Not the kind of question anyone wants to be asked shuddering in suspense before their prospective employer. It’s a valid question, I thought, but I brushed it off.
“I just know I’m meant to be here right now,” I said in confirmation of John Lennon’s line – there’s nowhere you can be that isn’t where you’re meant to be – a line I’ve had to repeat to myself just to find solace in the midst of my financial quagmire. Paying rent is indeed difficult when one has no income.
And the search continues.
Since I’ve moved to New York City, I’ve spent a lot of time scanning online lists – craigslist, idealist, TGC listserv – looking for work. My objective and hope has been to find a tolerable part-time job working 15-20 hours per week and making the same amount per hour so that I could focus full-time hours on music: practicing, gigging, busking, instructing, composing/arranging, etc. After hunting for a month and a half I just couldn’t take it anymore. I was existentially frustrated, physically exhausted, and financially drained. I felt as though I had no other choice. I would have to take to the streets. Finally. Once and for all.
I tried Central Park, sitting alongside the bike/walking trails playing and singing to the passersby. Over the course of a couple hours I met and had conversations with some interesting people, but I only made one dollar American and a slight bit more Canadian.

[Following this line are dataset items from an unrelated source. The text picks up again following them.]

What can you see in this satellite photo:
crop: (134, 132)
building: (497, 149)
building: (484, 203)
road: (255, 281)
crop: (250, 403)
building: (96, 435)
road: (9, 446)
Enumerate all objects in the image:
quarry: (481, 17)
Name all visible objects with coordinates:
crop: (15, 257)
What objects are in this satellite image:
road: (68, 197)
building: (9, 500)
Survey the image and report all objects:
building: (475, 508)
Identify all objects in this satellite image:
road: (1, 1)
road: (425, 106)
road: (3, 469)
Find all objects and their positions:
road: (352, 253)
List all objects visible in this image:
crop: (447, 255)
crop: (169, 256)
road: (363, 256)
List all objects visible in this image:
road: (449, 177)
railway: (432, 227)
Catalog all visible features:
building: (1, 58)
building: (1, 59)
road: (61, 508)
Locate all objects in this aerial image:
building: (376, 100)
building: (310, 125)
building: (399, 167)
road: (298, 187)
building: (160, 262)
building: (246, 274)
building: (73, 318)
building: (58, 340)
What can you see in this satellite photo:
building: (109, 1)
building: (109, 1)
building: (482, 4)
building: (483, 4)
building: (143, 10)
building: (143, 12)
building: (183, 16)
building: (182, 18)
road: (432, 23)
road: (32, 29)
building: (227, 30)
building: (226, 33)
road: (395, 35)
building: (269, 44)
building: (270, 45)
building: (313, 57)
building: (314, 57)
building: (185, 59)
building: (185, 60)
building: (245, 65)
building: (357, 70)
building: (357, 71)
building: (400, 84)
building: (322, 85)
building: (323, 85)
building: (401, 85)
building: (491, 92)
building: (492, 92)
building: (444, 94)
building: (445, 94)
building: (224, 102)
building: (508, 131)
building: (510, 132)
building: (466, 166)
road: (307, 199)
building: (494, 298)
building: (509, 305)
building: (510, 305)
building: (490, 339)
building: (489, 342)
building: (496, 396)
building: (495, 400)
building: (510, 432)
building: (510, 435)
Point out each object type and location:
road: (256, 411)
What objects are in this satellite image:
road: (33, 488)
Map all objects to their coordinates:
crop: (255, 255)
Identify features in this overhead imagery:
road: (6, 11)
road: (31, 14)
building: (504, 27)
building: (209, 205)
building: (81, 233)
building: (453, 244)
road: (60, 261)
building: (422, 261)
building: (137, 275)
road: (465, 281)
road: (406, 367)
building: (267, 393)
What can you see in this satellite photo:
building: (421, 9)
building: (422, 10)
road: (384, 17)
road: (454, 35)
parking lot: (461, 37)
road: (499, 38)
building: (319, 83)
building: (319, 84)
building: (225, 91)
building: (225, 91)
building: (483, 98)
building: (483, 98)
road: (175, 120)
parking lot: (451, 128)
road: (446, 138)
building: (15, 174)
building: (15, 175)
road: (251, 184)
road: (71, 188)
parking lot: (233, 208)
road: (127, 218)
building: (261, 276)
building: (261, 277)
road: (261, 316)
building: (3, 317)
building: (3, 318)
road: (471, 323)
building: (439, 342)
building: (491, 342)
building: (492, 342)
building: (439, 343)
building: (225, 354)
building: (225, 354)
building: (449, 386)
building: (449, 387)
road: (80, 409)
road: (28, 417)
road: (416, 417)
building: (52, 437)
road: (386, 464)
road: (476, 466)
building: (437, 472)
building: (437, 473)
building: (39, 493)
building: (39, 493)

This was not good enough. I could not afford to be playing for two fifty (in mixed currency) per hour. Surely I would fare better along busy streets, I thought.
A couple weeks later I tried the corner of Houston and 1st Ave but the rain and cold got the best of me. My icy pink fingers and guitar were displeased. For only a few dollars, it was still not worth the suffering; so I took the nearest subway train to the Broadway/Lafayette stop, where I opened my case on the platform between the Brooklyn-bound lines and played for pittance.
A few days later I tried the platform at the Jackson Heights stop in Queens, through which five different lines run. A pair of pretty p’licemen approached me asking whether I had a permit, though they could tell I didn’t. They graciously told me that their superiors were roaming the station (not a terribly common occurrence, they assured me) and that if I was spotted by them, the officers would be forced to ticket me – something that they admitted they did not want to do. “I don’t want you to either,” I confessed. They directed me to the mezzanine, where I would be able to play without interference. Before I had even finished setting up on the mezzanine another officer approached me with the same bad tidings. It was apparently not the best day to perform in that particular station.
I’ve made valorous attempts at a number of other stations, but I believe I’m averaging only about $4 per hour altogether.
Thankfully, I have not been insulted or publicly ridiculed as was my experience in Orlando. Still, this consolation and my meager earnings are not enough to pay rent next month. I’m going to have to figure out how I’m going to make busking worth my while… at least until I join that other demographic – the 80% of New Yorkers with stable income. You know, the ones who can afford to pay November’s rent in USD.